A tradição da gaita de foles nasceu nas Highlands escocesas

Essa tradição guerreira se manteve, entranhada com lutas pelo poder e eventuais alianças com os ingleses, bem como derrotas, consolidando os glens – os vales de propriedade dos clãs – onde agricultura e criação de gado (incluindo as famosas vacas peludas das terras altas) e, principalmente, ovelhas provia sustentabilidade econômica.

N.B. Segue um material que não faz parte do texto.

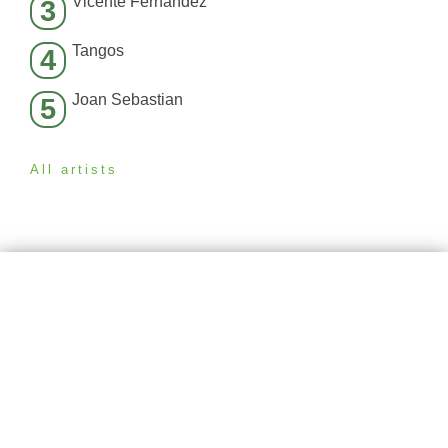
Vicente Fernández
3
Tangos
4
Joan Sebastian
5
All artists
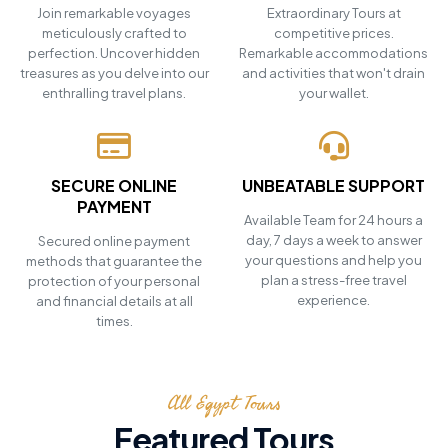
Join remarkable voyages
Extraordinary Tours at
meticulously crafted to
competitive prices.
perfection. Uncover hidden
Remarkable accommodations
treasures as you delve into our
and activities that won't drain
enthralling travel plans.
your wallet.
SECURE ONLINE
UNBEATABLE SUPPORT
PAYMENT
Available Team for 24 hours a
day, 7 days a week to answer
Secured online payment
your questions and help you
methods that guarantee the
plan a stress-free travel
protection of your personal
experience.
and financial details at all
times.
All Egypt Tours
Featured Tours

Castelo de Eilean Donan, em Kyle of Lochalsh

A última guerra empreendida pelos highlanders foi também a última guerra civil no Reino Unido, a revolução Jacobita. Os clans das Highlands se juntaram em torno do Bonnie Prince Charlie para reivindicar seu direito à sucessão do trono inglês, contra a dinastia Hannover que havia sido escolhida pelo parlamento britânico. Invadiram a Inglaterra e chegaram quase a tomar Londres, desistindo de avançar já próximos da capital por falta de coesão entre seus líderes. Logo a reação do exército real liquidou a revolta na batalha de Culloden, em 1746, aniquilando as forças escocesas e iniciando um processo de transformação econômica, cujo resultado foi a quase erradicação da cultura highlander, chamado de “Highland clearances”. As propriedades foram tomadas, os cultivos e rebanhos confiscados, o uso do kilt proibido e seus habitantes praticamente obrigados a emigrar. Foi assim que os escoceses formaram sólidas comunidades nos Estados Unidos, Canadá, Austrália e Nova Zelândia.

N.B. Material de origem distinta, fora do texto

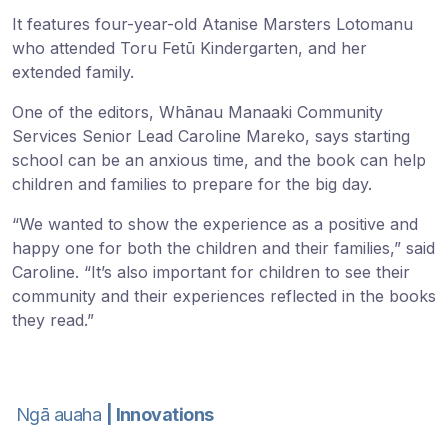
It features four-year-old Atanise Marsters Lotomanu
who attended Toru Fetū Kindergarten, and her
extended family.
One of the editors, Whānau Manaaki Community
Services Senior Lead Caroline Mareko, says starting
school can be an anxious time, and the book can help
children and families to prepare for the big day.
“We wanted to show the experience as a positive and
happy one for both the children and their families,” said
Caroline. “It’s also important for children to see their
community and their experiences reflected in the books
they read.”
Ngā auaha
| Innovations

Bonnie Prince Charlie By Allan Ramsay – nationalgalleries.org, Public Domain, https://commons.wikimedia.org/w/index.php?curid=31304144

A cultura highlander foi reabilitada, curiosamente, pelo rei da dinastia Hannover George IV, em 1822, quando visitou Edinburgh vestindo um kilt. O rei era fã da literatura do escocês Walter Scott, que romantizou e tornou populares as tradições das Highlands, tendo decidido visitar a Escócia também por essa razão. Nessa época 9 em cada 10 escoceses residiam nas Lowlands. Ainda hoje as Highlands são uma das regiões da Europa com menor densidade demográfica. O tartan – o tecido de lã nos padrões de xadrez agora típicos das Highlands – se tornou popular no mundo inteiro. O Highlandism foi assumido pelos escoceses como sua identidade, contando com um enorme reforço da Rainha Victoria em seu interesse pelo país e sua cultura. O whisky foi transformado na bebida nacional, mais um traço marcante da identidade escocesa, com mais de 30 destilarias das Highlands elaborando maltes puros, que costumam nomear suas marcas com o nome do glen onde são produzidos, como Glenmorangie, Glenturret e Glencadam.

Um típico loch das terras altas escocesas

Essa história deixou rastros magníficos, como as tradições highlanders, inúmeros castelos em ruínas emblemáticas, locais históricos de batalhas sangrentas, sítios arqueológicos esplêndidos e a maior quantidade de áreas produtoras de whisky do país. O degelo no final da última era glacial também deixou marcas notáveis, esculpindo algumas das mais belas paisagens do mundo. Tanto quanto as tradições, a sua geografia com suas montanhas e lochs – como o lago Ness – são deslumbrantes e inesquecíveis.